The burnt-out interior of a building at the U.S. State Department Special Mission Compound in Benghazi, Libya on Sept. 13, 2012. (AP Photo/Mohammed Hannon)

(CNSNews.com) – When asked at a press briefing on Monday to say that two State Department officials set to testify in Congress on Wednesday about the Sept. 11, 2012 terrorist attack in Benghazi are "credible people," State Department spokesman Patrick Ventrell would not do it.

The two officials are Greg Hicks, who was the deputy chief of mission at the U.S. Embassy in Libya, and Mark Thompson, who was the deputy coordinator for operations in the department's counter-terrorism division.

“Before we get to the specifics of what they’re expected to testify, I wonder if you could provide us with your assessment of the caliber of these two individuals," James Rosen of Fox News asked Ventrell. "Are they credible?

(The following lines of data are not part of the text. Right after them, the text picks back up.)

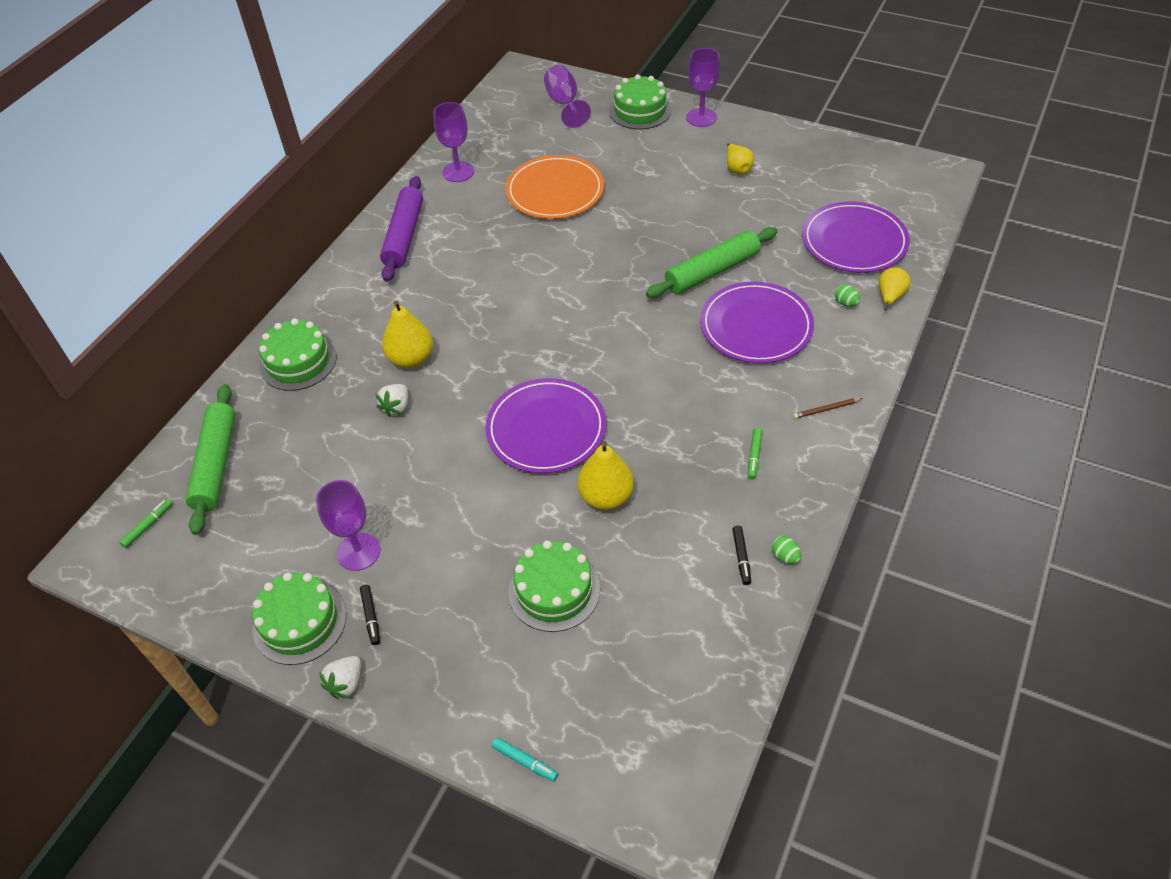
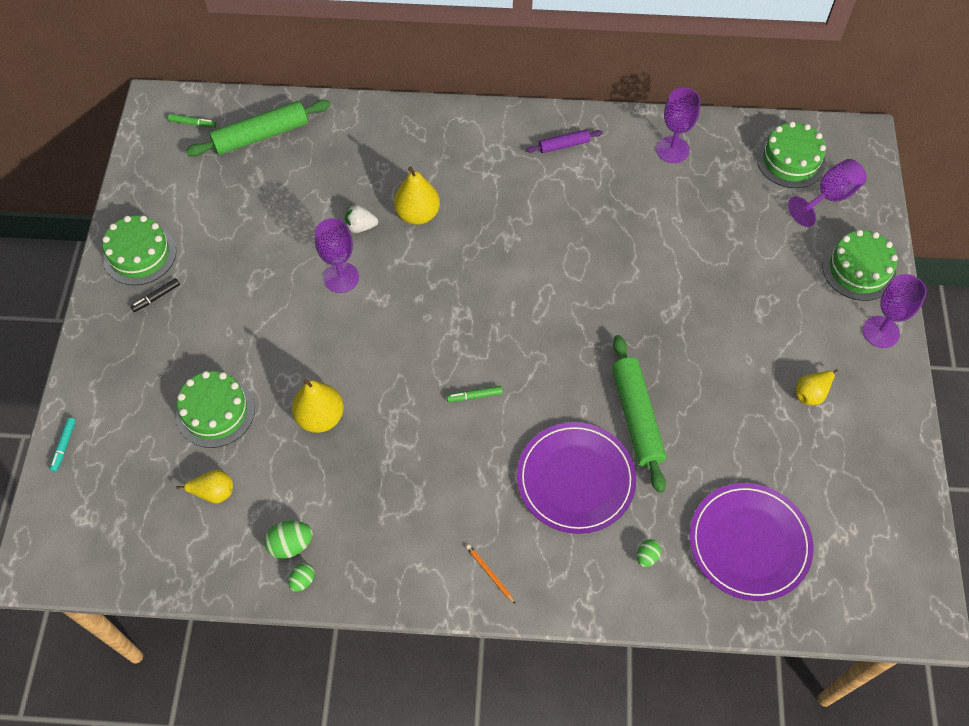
camera: 65 degrees right, 10 degrees up
(298, 361) = (383, 138): green cake -> green cake (790, 160)
(346, 683) = (98, 306): white strawberry -> none
(358, 552) = (211, 264): purple goblet -> purple goblet (341, 277)
(404, 236) = (564, 145): purple rolling pin -> purple rolling pin, size x0.53
(546, 429) = (378, 345): purple plate -> none
(555, 191) = (686, 239): orange plate -> none
(712, 271) = (636, 417): green rolling pin -> green rolling pin turned 45 degrees clockwise
(741, 557) = (291, 545): black marker -> green egg
(754, 456) = (407, 524): green marker -> green marker (474, 396)
(826, 409) = (489, 574): brown pencil -> orange pencil
(890, 297) = (677, 600): yellow pear -> yellow pear (213, 492)

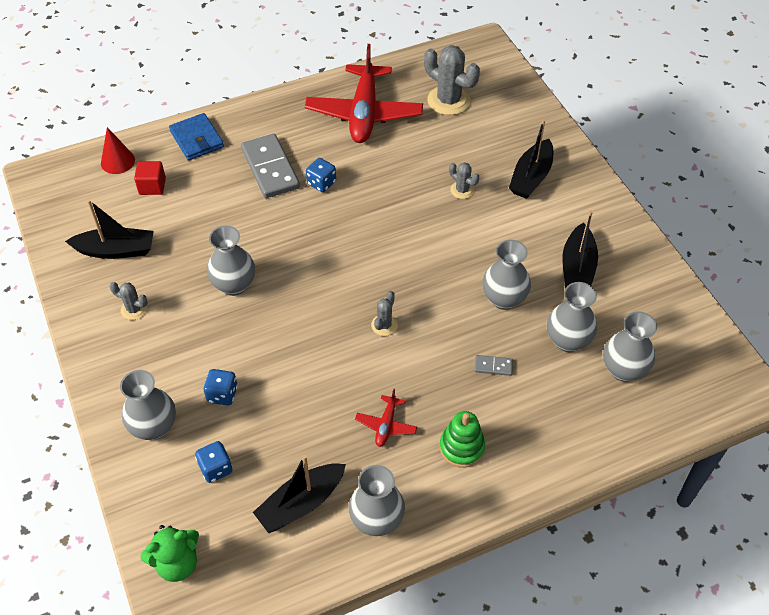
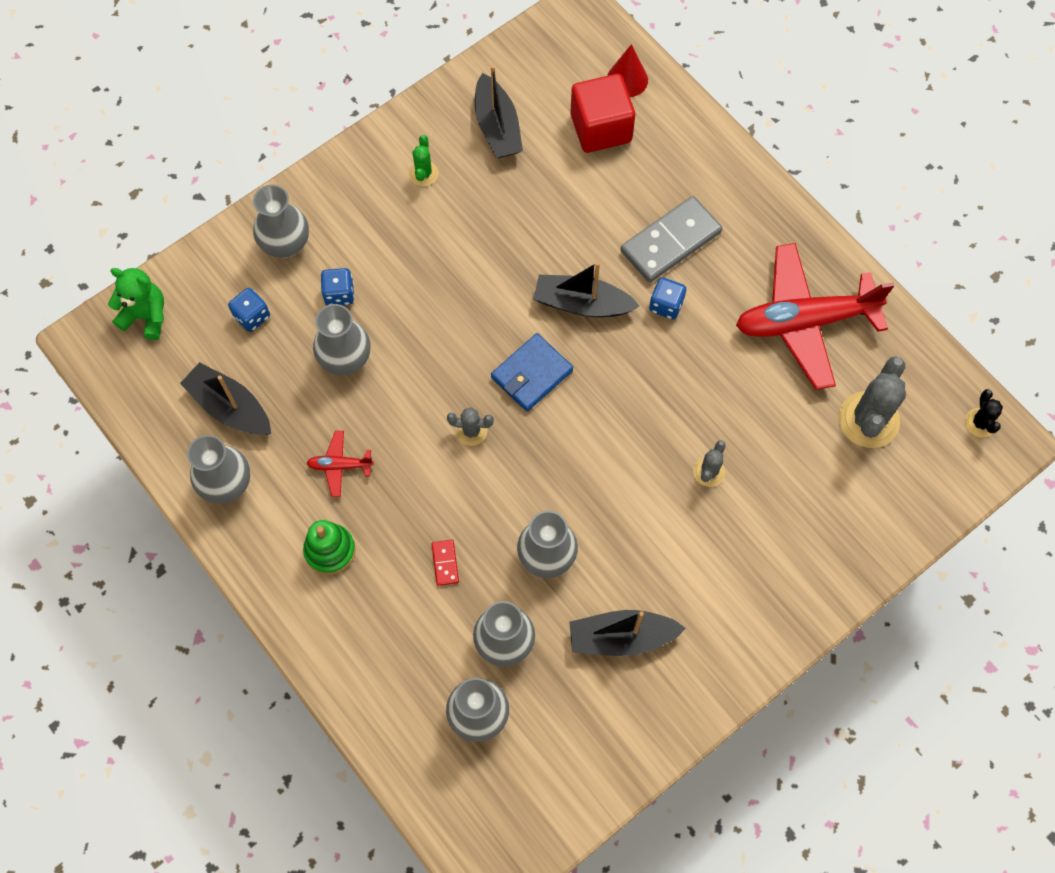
camera: 75 degrees right, 15 degrees up
(134, 309) = (423, 173): grey cactus -> green cactus
(152, 186) = (601, 128): red cube -> red cube, size x1.73
(177, 563) = (146, 316): green teddy bear -> green teddy bear turned 150 degrees clockwise
(197, 139) = (691, 148): blue wallet -> blue wallet (531, 374)
(234, 285) = (483, 259): grey vase -> grey vase (345, 359)
(467, 51) = (980, 423): none -> black cactus
(493, 366) = (445, 563): grey domino -> red domino
(531, 177) = (761, 553): black boat -> black boat (582, 304)

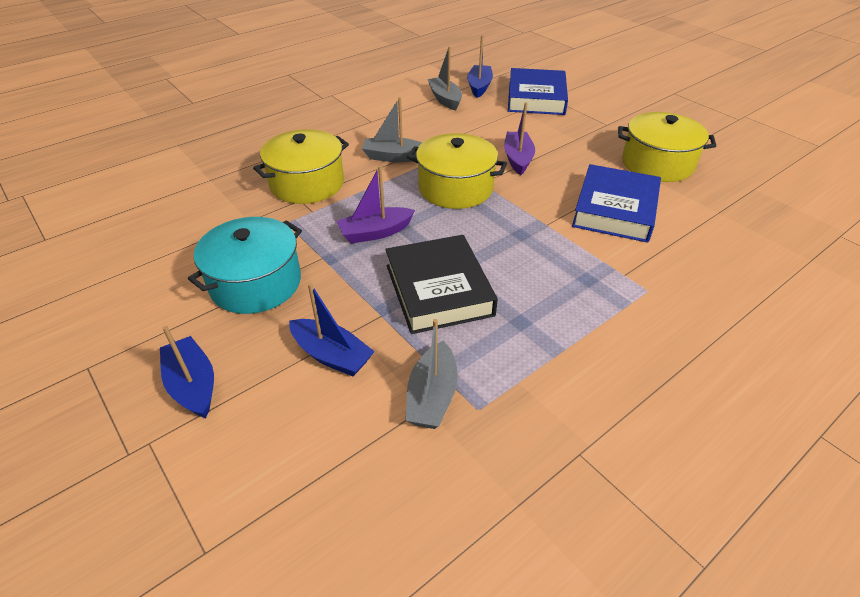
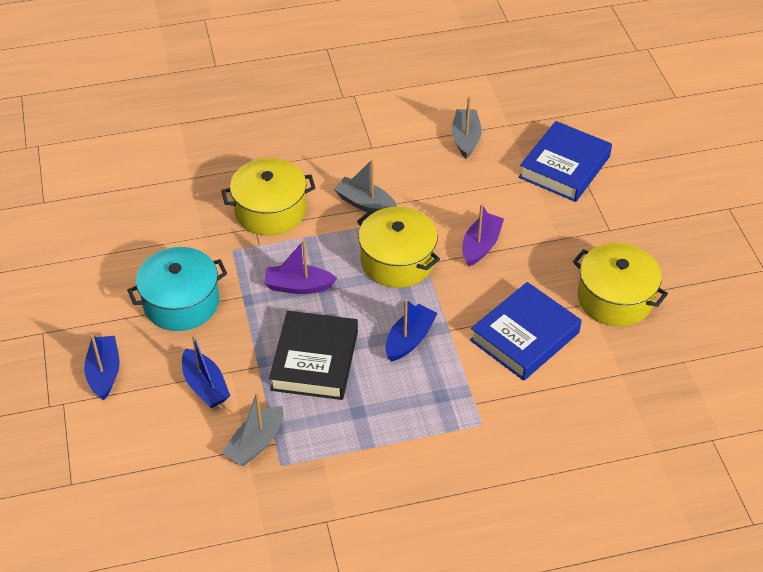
camera: 25 degrees right, 5 degrees up
(479, 87) = (515, 130): blue boat -> blue boat (409, 339)

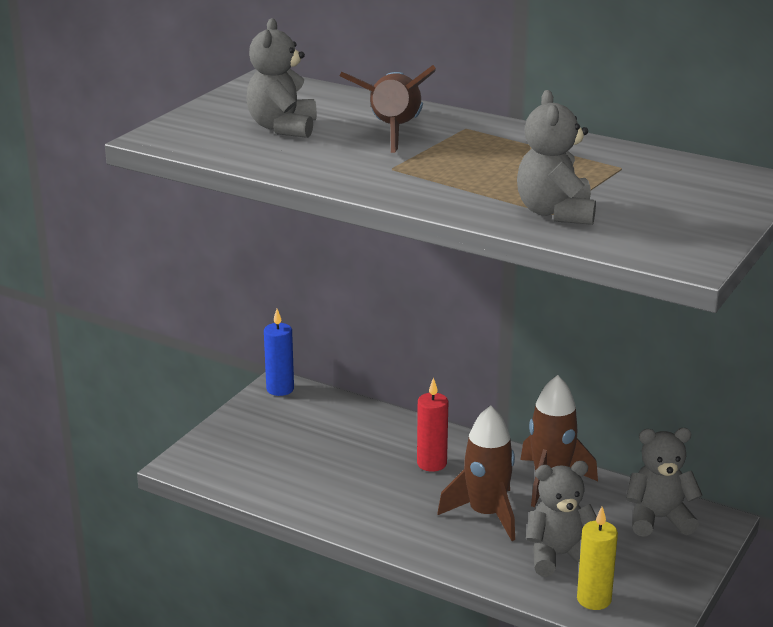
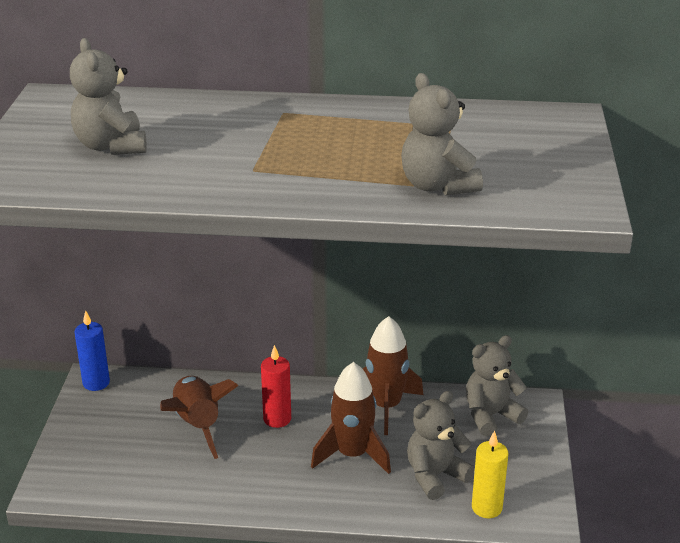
camera: 25 degrees left, 5 degrees up
(394, 132) = (221, 129): brown rocket -> brown rocket (197, 425)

They’ve been working at fairly senior posts here and abroad for years and years. I wonder first what thoughts the Department has about the caliber of these two individuals."

Ventrell: “I mean, it’s a little bit hard for us to--given that we don’t have a lot of information about how the hearing was scheduled and the various sort of formation of the majority’s decision to have this hearing, it’s a little bit hard to comment on the witnesses. Let me do – let me say one thing here, though, at the very top. We have always encouraged any State Department employee who wants to share their personal story, whether it be to the ARB or the Congress to tell the truth, period, full stop, end of story. That’s long been our position. We’ve made that clear from the start. In terms of these particular individuals, the committee didn’t come to us asking witnesses. We found out through the media and through the announcement the same way you all did. In terms of these potential transcripts out there, we haven’t seen the transcripts."

Later in the briefing Rosen returned to the question.

“Let me just go back to the question I started with, okay?" said Rosen. "And as I tried to put it to you, without respect to the specific charges that we expect these two individuals to be testifying to, can you just say: Are Greg Hicks and Mark Thompson credible people? Are they not longstanding career State Department employees? Are they credible?”

“Again, I’m not going to assess one individual or another,” responded State Department spokesman Ventrell. “These are some folks who have said they’re going to come out and tell a story to Congress, and our message— ”

Rosen: “Have they been fired? Are they--

Ventrell: “Let me finish. Let me finish.”

Rosen: “Do they still work here?”

Ventrell: “Our message is we have always encouraged State Department employees who want to share their personal story, whether to the ARB or Congress, to tell the truth, period. And so they have an opportunity to do that if that’s what they choose to do.”

Rosen: “Have they had distinguished careers? Have they had distinguished careers here?”

Ventrell: “Again, I’m not in a place to assess their bios and their work experience, but these are people who work inside the State Department.